If the pattern is composed of multiple subpatterns, the entire pattern, not just each subpattern in isolation, must match within the window limits.

In EventFlow modules, windows (either time or value) are defined graphically in the Pattern Settings tab of the operator's Properties view.

Pattern Operators

Operator names are not case-sensitive. Operators have the following order of precedence (starting with the most tightly bound):

  1. NOT

  2. AND

  3. OR

  4. THEN

The following list describes the use of each pattern operator in templates. Notice that the operator keywords can also be expressed using the shorthand symbols shown:

NOT A or !A (Absence)

Matches when no A tuple is received within the window interval.

A AND B or A && B (Conjunction)

Combines two subpatterns, and matches when both subpatterns match. It is like a join in that it produces the cross-product of two streams. The AND pattern is right-associative. For example, A AND B AND C is interpreted as A AND (B AND C).

A OR B or A || B (Disjunction)

Combines two subpatterns, and matches when either subpattern matches. It is like union. The OR pattern is right-associative (for example, A OR B OR C is interpreted as A OR (B OR C)).

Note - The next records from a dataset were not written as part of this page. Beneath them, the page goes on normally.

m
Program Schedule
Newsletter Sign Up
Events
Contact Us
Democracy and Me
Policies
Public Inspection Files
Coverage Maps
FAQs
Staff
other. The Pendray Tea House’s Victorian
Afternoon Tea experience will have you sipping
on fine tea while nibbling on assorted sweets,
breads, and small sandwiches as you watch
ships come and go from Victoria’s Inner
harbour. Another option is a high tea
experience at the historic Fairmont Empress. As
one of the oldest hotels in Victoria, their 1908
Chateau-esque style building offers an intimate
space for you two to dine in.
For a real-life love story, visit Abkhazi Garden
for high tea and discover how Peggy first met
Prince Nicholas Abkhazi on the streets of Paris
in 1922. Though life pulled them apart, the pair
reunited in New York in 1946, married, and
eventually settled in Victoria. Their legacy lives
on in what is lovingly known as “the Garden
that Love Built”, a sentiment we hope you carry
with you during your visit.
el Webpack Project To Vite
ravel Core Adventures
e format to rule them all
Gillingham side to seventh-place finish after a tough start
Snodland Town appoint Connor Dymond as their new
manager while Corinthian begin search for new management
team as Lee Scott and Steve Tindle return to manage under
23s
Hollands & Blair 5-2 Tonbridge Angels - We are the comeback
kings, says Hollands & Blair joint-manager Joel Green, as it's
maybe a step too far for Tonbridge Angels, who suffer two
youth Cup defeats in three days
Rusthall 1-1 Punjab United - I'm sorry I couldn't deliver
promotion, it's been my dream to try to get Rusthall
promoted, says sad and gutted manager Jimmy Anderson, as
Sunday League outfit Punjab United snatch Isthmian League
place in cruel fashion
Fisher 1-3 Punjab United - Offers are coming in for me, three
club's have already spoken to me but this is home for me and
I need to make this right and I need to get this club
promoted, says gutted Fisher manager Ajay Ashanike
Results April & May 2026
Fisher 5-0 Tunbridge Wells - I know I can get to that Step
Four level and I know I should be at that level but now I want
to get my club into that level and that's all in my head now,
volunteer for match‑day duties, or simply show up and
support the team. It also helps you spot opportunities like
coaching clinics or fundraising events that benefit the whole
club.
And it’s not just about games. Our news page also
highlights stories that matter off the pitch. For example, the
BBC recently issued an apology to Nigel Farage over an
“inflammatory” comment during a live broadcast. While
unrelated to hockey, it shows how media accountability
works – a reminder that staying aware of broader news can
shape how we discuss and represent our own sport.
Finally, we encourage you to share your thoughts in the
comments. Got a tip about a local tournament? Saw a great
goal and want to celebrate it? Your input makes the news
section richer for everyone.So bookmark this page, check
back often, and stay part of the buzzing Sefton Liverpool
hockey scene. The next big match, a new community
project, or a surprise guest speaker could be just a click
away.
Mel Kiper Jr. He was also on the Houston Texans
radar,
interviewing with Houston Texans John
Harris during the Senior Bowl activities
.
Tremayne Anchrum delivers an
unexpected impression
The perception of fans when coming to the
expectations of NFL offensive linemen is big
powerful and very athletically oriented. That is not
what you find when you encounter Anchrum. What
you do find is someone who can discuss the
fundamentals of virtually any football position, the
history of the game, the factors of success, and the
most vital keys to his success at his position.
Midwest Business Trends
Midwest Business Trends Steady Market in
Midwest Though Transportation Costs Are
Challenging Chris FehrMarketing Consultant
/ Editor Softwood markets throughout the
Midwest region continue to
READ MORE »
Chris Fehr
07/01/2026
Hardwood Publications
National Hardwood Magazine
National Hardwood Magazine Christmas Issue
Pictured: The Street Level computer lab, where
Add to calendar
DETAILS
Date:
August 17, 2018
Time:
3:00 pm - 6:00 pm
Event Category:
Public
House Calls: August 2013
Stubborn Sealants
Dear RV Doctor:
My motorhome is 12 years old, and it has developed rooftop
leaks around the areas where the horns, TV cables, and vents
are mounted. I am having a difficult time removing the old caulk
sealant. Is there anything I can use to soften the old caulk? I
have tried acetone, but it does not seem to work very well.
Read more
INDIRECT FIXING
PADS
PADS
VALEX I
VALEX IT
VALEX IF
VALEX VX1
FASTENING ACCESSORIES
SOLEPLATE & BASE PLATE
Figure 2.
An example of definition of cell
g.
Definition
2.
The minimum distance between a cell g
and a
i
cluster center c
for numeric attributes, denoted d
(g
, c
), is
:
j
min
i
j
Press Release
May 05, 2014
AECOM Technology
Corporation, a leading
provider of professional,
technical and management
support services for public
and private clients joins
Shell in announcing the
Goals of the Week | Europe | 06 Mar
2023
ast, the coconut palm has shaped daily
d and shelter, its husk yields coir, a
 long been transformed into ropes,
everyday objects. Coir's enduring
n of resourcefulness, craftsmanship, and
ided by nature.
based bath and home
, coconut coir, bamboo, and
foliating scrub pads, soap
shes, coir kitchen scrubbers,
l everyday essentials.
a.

A THEN B or A -> B (Followed By)

Matches when a match on the left side is followed in sequence by a match on the right side. The THEN pattern is right-associative. For example, A THEN B THEN C is interpreted as A THEN (B THEN C).

Examples

Example 1. Equivalent Patterns

The following patterns are equivalent:

a AND b OR c THEN NOT d AND e
a && b || c -> !d && e
(((a and b) or c) then ((not d) and e))

Example 2. Predicate

A predicate added after the pattern further constrains the potential matches. For example consider this pattern statement:

A -> B

followed by this predicate:

WHERE A.id == B.id

This combination produces matches only where the ID of a tuple on the A stream matches the ID of a tuple on the B stream, and the tuple on the A stream arrived first. By contrast, a NOT predicate would specify which tuples resulting from the main pattern must not occur.


Example 3. Negated Stream in Predicate

You can use fields from a negated stream in a predicate. For example, consider the following time-based pattern query:

SELECT A.id AS fi, C.id AS fo
FROM PATTERN A -> !B -> C  WITHIN 5 TIME
WHERE B.id == A.id 
INTO out;

The predicate causes the pattern to ignore any tuple arriving on Stream B if the tuple's ID field does not match the ID field of a tuple that previously arrived on A.

To illustrate, the following figure represents a sequence of tuples flowing into Stream A, B, and C. At each step, the figure shows the value of the ID field. Assume that all these events occur within the specified time interval:

Notice these events:

  • After Step 3, tuples have arrived in the specified sequence, and the Stream B ID field does not match the existing Stream A ID. This satisfies the conditions of both the pattern and the predicate, and so the selected A.id and C.id values are emitted as output.

  • No output can occur after Step 3 until the specified pattern is repeated, beginning in Step 6.

  • In Step 7, the tuple arriving on Stream C satisfies the specified sequence, because after Step 6, no intervening tuple arrived on Stream B. Therefore, another tuple is output.